TEXT:
## Begin
CLI Application¶
Installation¶
$ brew install yutanagano/tap/symscan-cli
You can also directly download precompiled binaries from the project releases page.
Usage¶
Tip
You can also view symscan’s inline help text with symscan --help.
Give symscan a list of strings, and it will tell you which ones are similar. By default, it will detect which strings are within one (Levenshtein) edit distance away from one another. Symscan reads its standard input stream and considers each line (delineated by newline characters) a separate string. A minimal example is below:
$ echo $'fizz\nfuzz\nbuzz\nfizzy' | symscan
1,2,1
1,4,1
2,3,1
As you can see, symscan outputs its result in plaintext to standard output. Each line in its output corresponds to a pair of similar strings that is detected. The first two numbers in each line is the (1-indexed) line numbers corresponding to the two similar input strings. The third and final number is the number of edits separating the two strings.
Options¶
To look for string pairs that are at most <k> edits away from each other,
pass the option -d <k>:
$ echo $'fizz\nfuzz\nbuzz\nfizzy' | symscan -d 2
1,2,1
1,3,2
1,4,1
2,3,1
2,4,2
If you want the output to have 0-indexed line numbers as opposed to 1-indexed,
pass the option -z:
$ echo $'fizz\nfuzz\nbuzz' | symscan -d 2 -z
0,1,1
0,2,2
0,3,1
1,2,1
1,3,2
If you want to limit your neighbor search to only allow substitutions, you can
set the --hamming option. Note that in this case, input strings with
different character lengths will never be considered neighbors.
$ echo $'fizz\nfuzz\nbuzz' | symscan -d 2 -z --hamming
0,1,1
0,2,2
1,2,1
Read from and write to files¶
To read input from input.txt and write to output.txt:
$ symscan input.txt > output.txt
or
$ < input.txt symscan > output.txt
or
$ cat input.txt | symscan > output.txt
Look for pairs across two string sets¶
To look strictly for strings in set_a.txt that are similar to strings in
set_b.txt (ignores pairs within sets):
$ symscan set_a.txt set_b.txt > output.txt
## End
LISTED RECORDS:
## Begin
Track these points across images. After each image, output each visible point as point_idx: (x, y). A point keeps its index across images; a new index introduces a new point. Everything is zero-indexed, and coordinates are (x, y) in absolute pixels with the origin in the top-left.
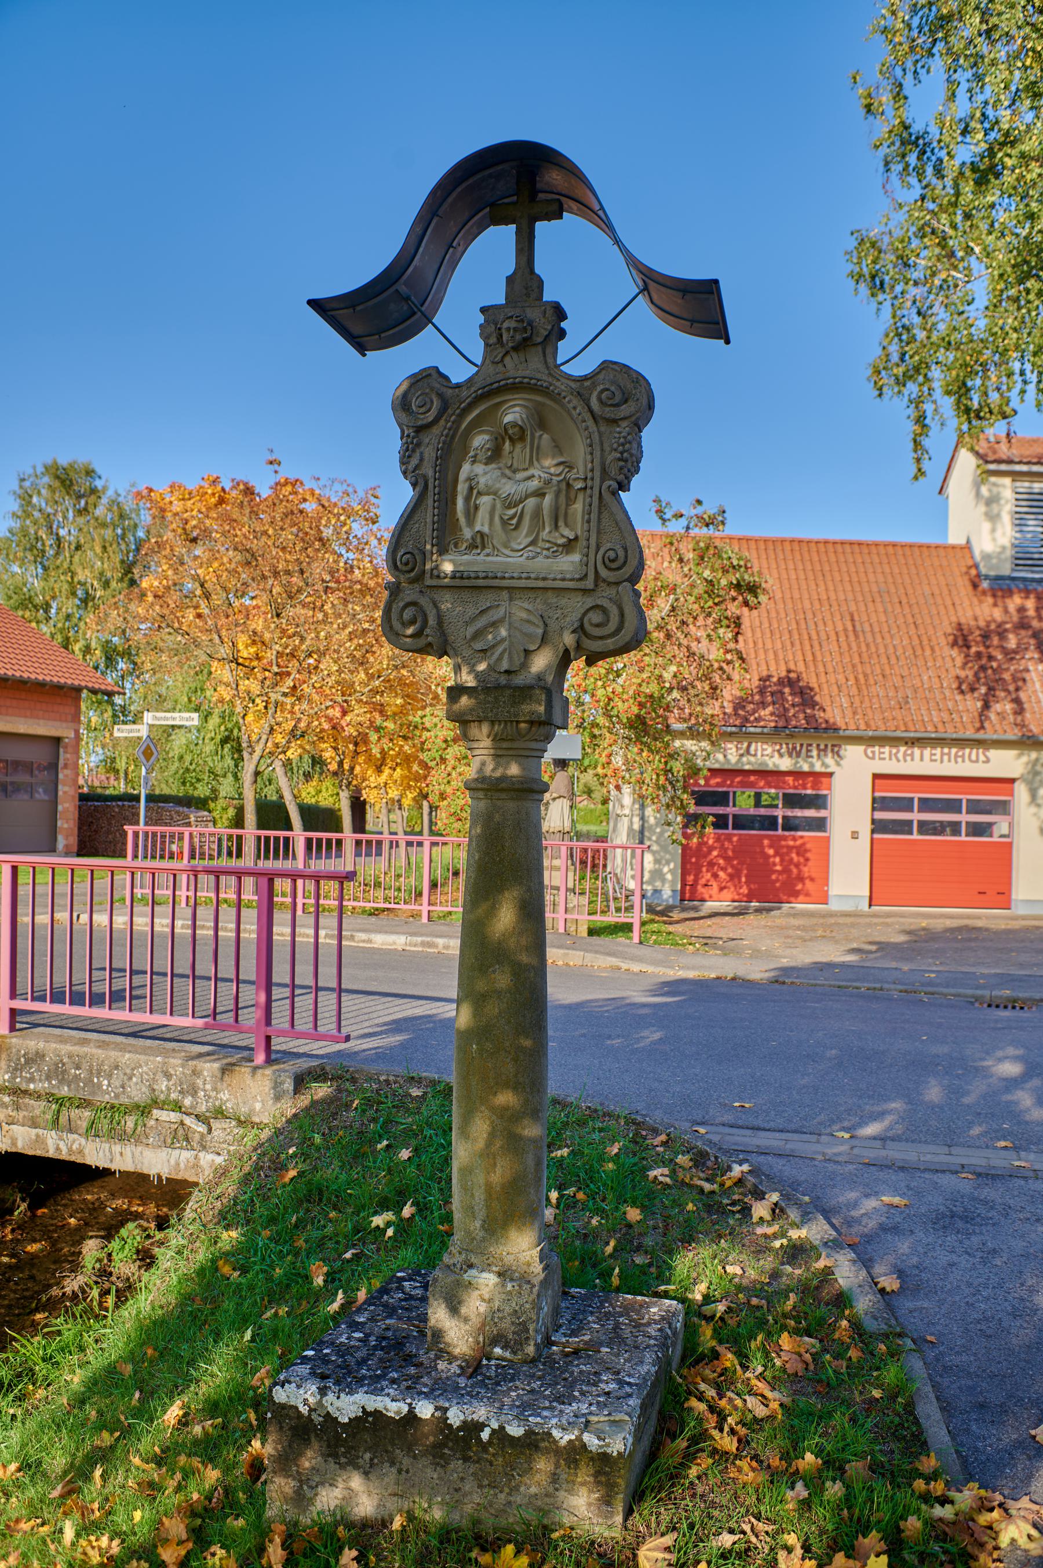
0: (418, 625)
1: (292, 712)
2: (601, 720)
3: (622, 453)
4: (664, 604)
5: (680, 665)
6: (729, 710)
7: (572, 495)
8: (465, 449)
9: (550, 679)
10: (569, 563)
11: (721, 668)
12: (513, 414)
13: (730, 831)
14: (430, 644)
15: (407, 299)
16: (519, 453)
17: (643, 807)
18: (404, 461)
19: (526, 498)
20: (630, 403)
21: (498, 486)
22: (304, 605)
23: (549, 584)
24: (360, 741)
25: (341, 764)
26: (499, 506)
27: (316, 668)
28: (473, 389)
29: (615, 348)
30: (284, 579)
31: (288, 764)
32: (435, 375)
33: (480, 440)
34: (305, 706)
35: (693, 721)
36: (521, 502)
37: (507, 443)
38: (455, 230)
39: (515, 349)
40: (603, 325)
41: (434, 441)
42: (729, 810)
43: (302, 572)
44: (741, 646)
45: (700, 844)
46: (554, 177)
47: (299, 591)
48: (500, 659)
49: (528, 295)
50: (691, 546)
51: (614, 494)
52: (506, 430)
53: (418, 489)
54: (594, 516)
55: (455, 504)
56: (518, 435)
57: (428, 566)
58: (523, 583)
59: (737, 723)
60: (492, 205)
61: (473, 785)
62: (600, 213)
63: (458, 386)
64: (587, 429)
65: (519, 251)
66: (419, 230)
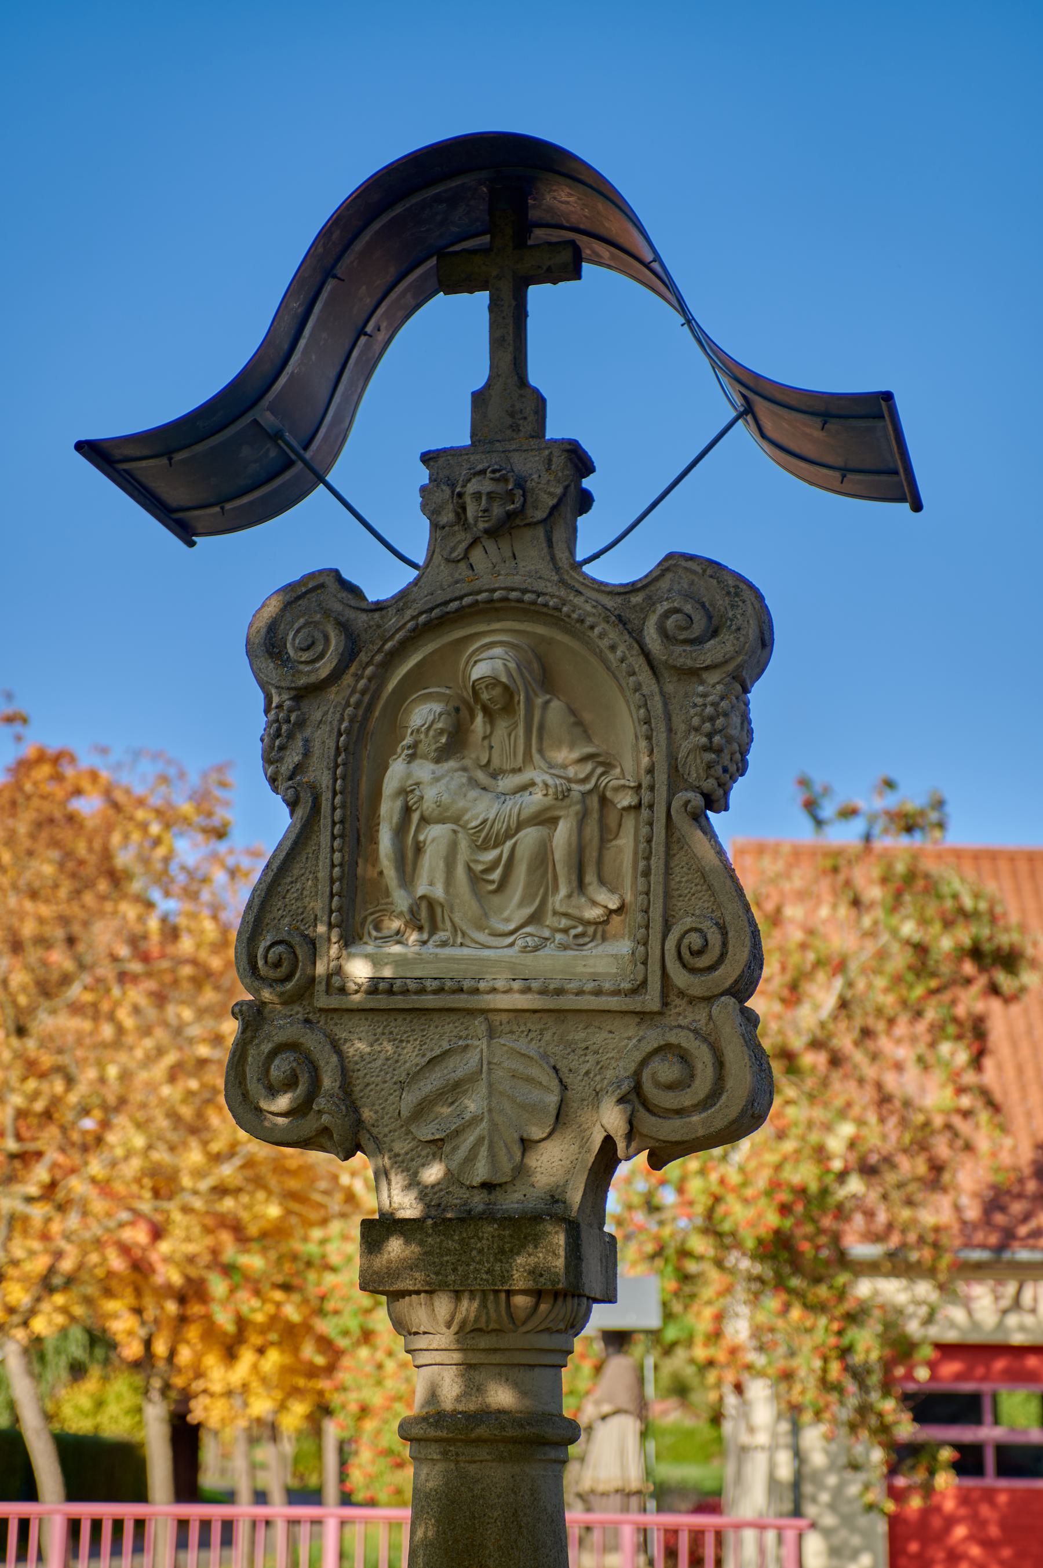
## End
GIVEN TASK 1:
Answer these from the symscan page:
(a) What command installs symscan with brew?
(b) By default, how far apart can strings be for symscan to report them as similar?
(c) Which option limits the neighbor search to substitutions only?
GIVEN TASK 2:
According to the symscan page, why are input strings with different character lengths never counted as neighbors when --hamming is set? Answer in one to three sentences.
GIVEN TASK 3:
Repeat the stretch of the symscan page from "CLI Application¶" through "project releases page.".
The records are separate material and have no connection to the symscan page.

FULL ANSWER 1:
(a) $ brew install yutanagano/tap/symscan-cli
(b) Within one (Levenshtein) edit distance of each other.
(c) The --hamming option.

FULL ANSWER 2:
The --hamming option limits the neighbor search to substitutions only. In that case, strings whose character lengths differ will never be considered neighbors.

FULL ANSWER 3:
CLI Application¶
Installation¶
$ brew install yutanagano/tap/symscan-cli
You can also directly download precompiled binaries from the project releases page.